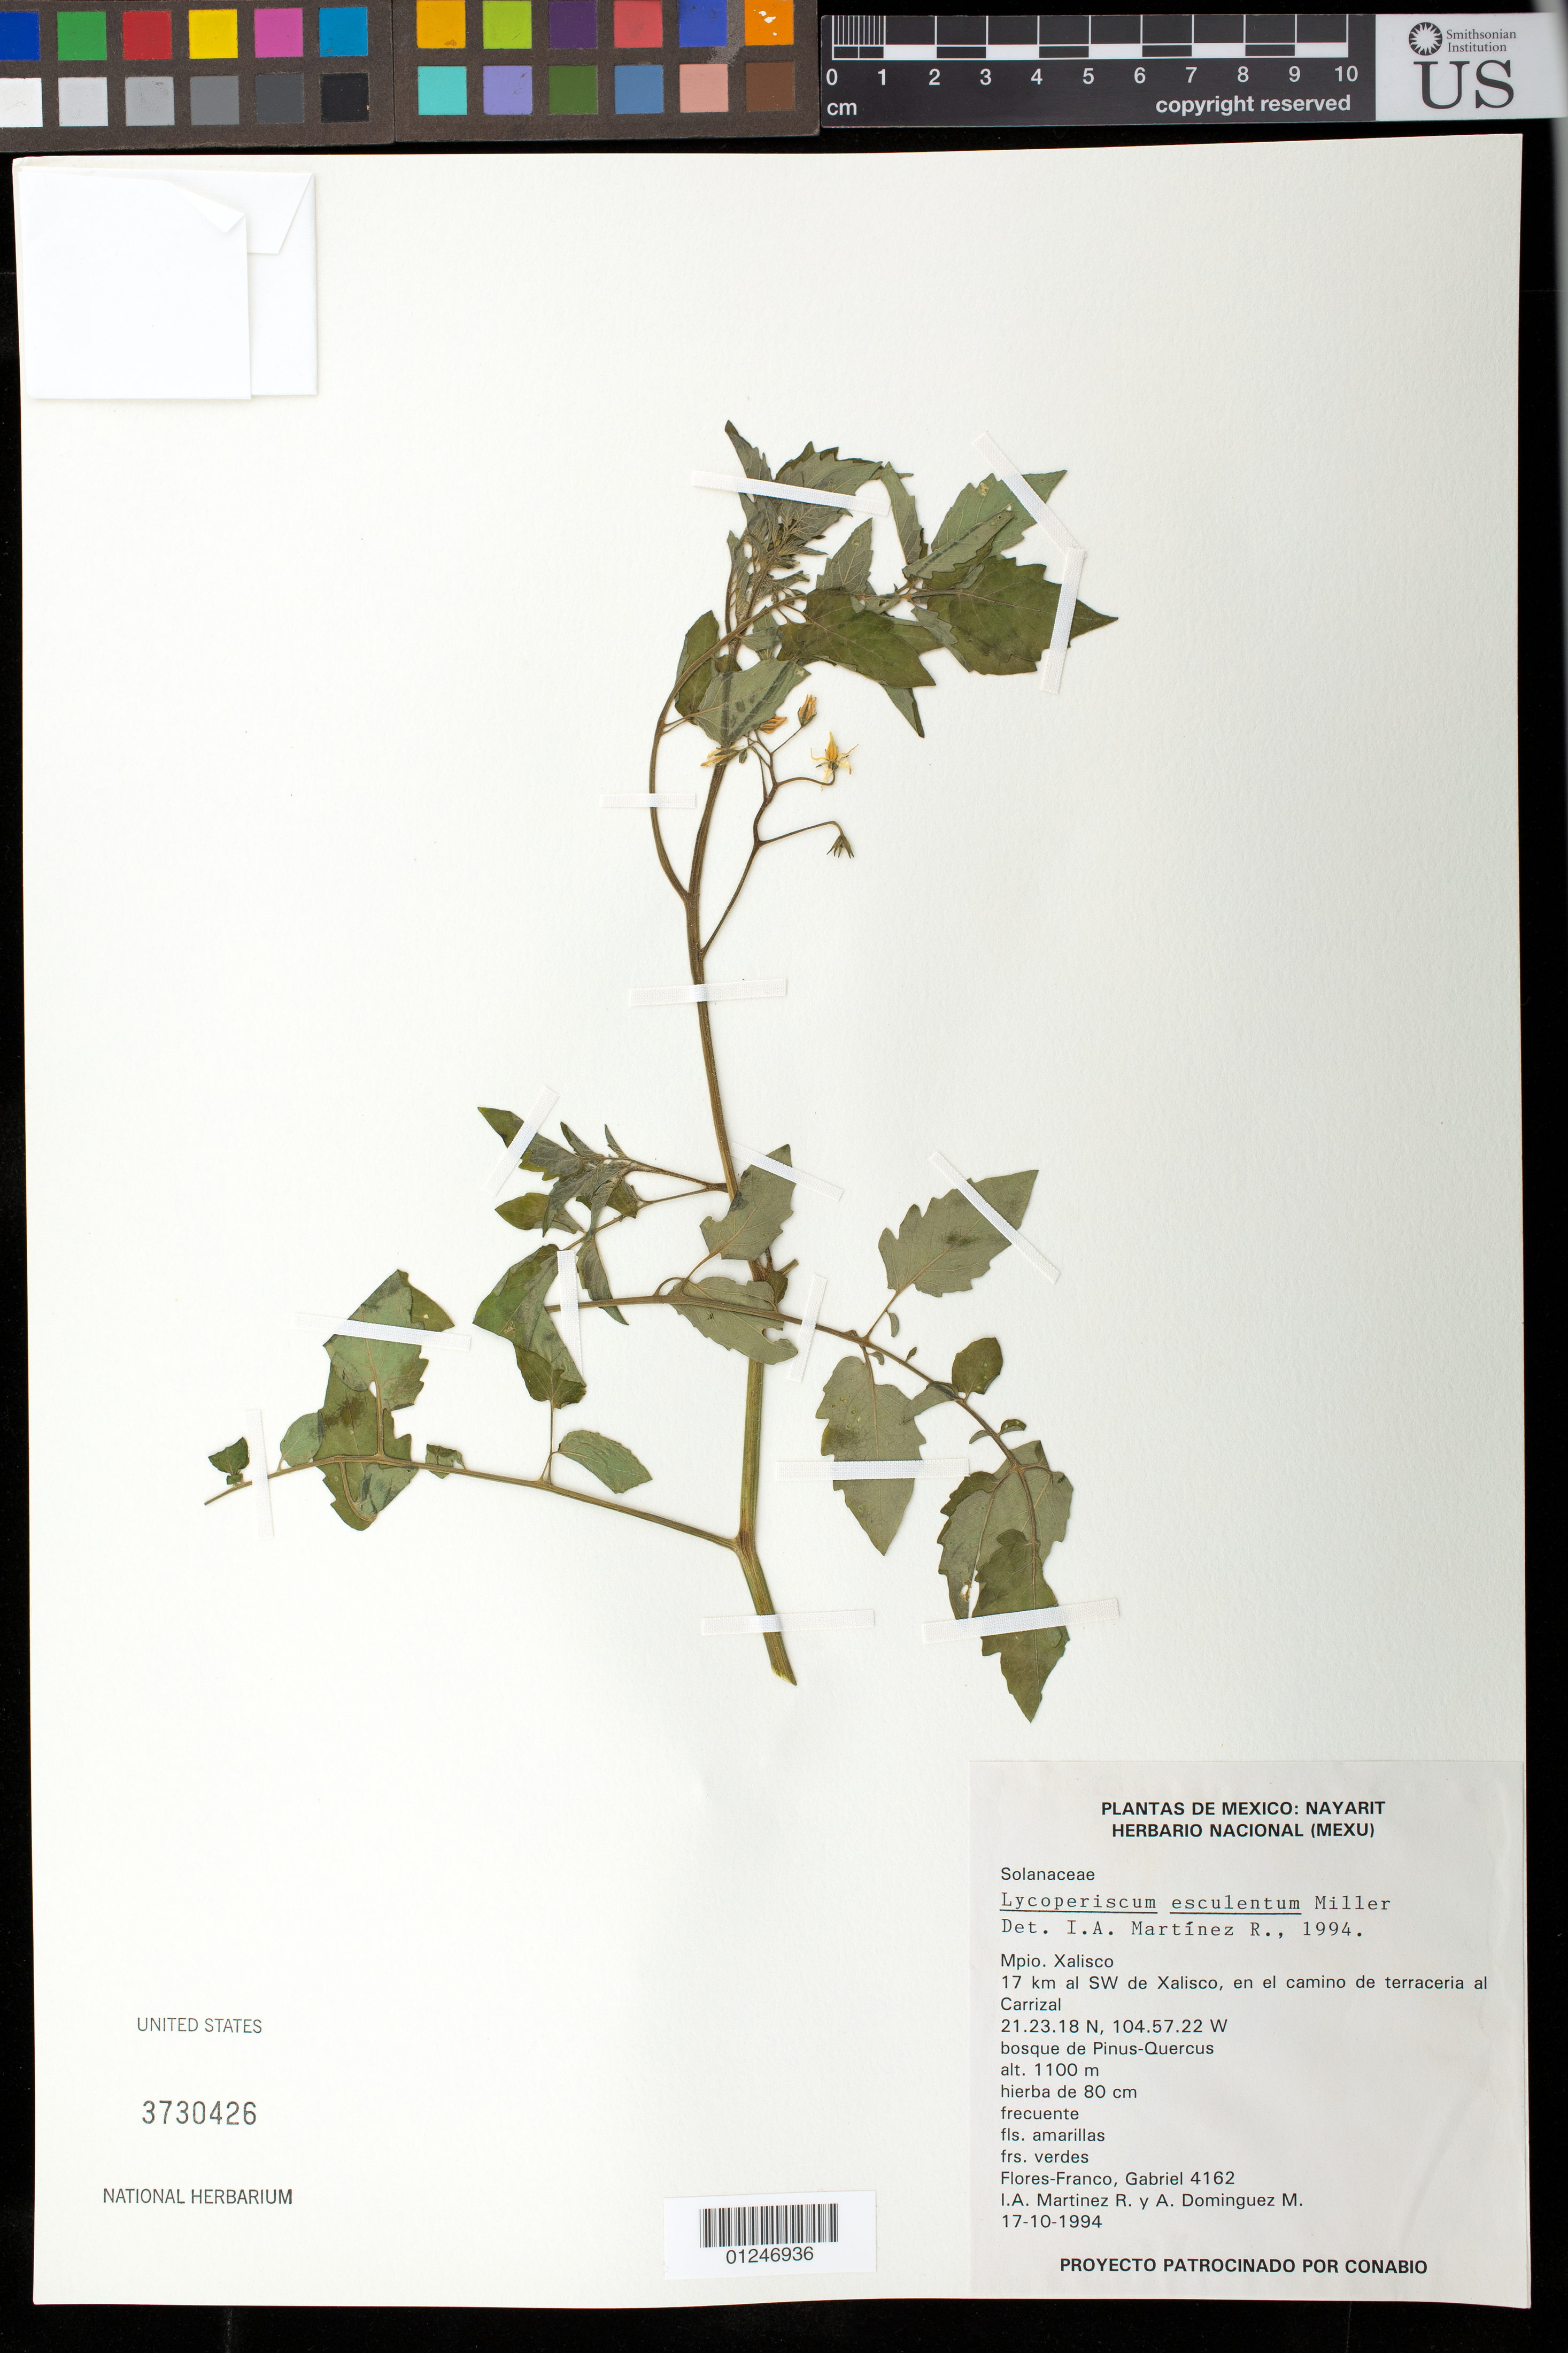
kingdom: Plantae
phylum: Tracheophyta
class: Magnoliopsida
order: Solanales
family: Solanaceae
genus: Lycopersicon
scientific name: Lycopersicon esculentum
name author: Mill.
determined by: Martinez R., I. A.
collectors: G. Flores F., I. A. Martinez R. & A. Dominguez M.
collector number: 4162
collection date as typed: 17 Oct 1994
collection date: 1994-10-17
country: Mexico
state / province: Nayarit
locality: Mpio. Xalisco, 17 km al SW de Xalisco, en el camino de terraceria al Carrizal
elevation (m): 1100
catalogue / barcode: US 3730426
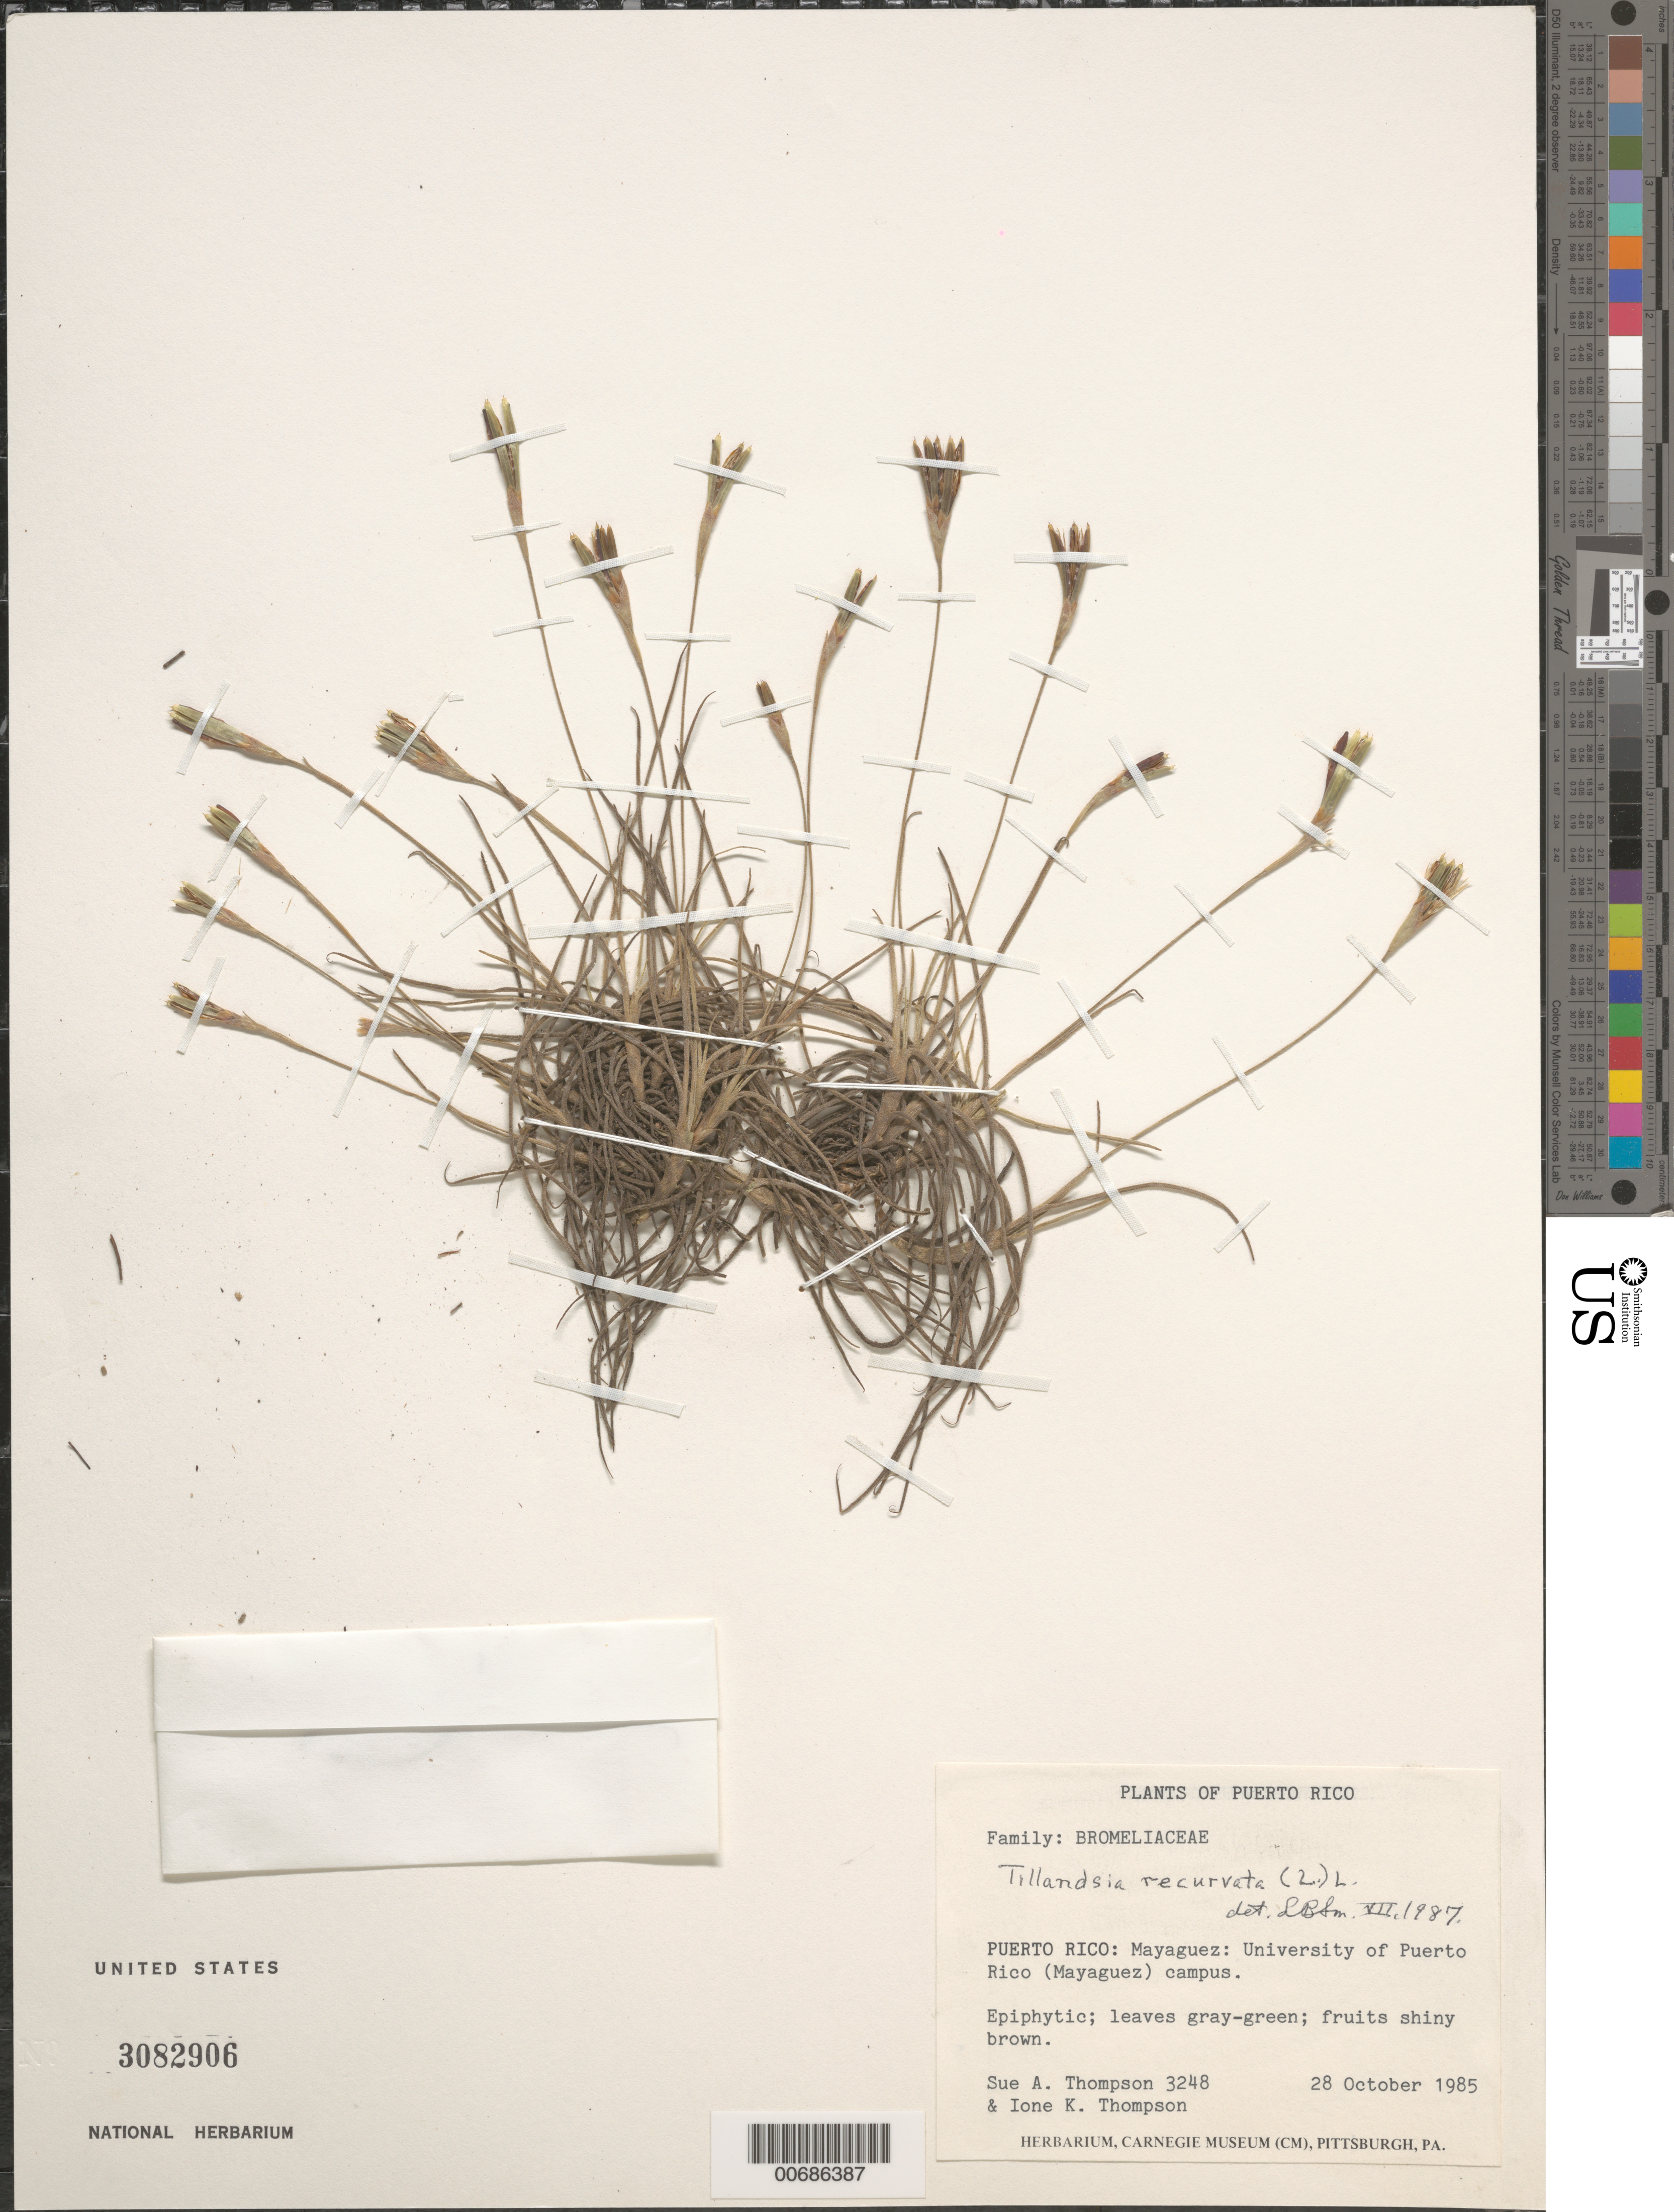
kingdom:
--------------------
# [Written problem]
Locate each line of the listing containing the string "date", treating uppercase and lowercase as distinct, and copy those lines.

# [Written response]
collection date as typed: 17 Oct 1994
collection date: 1994-10-17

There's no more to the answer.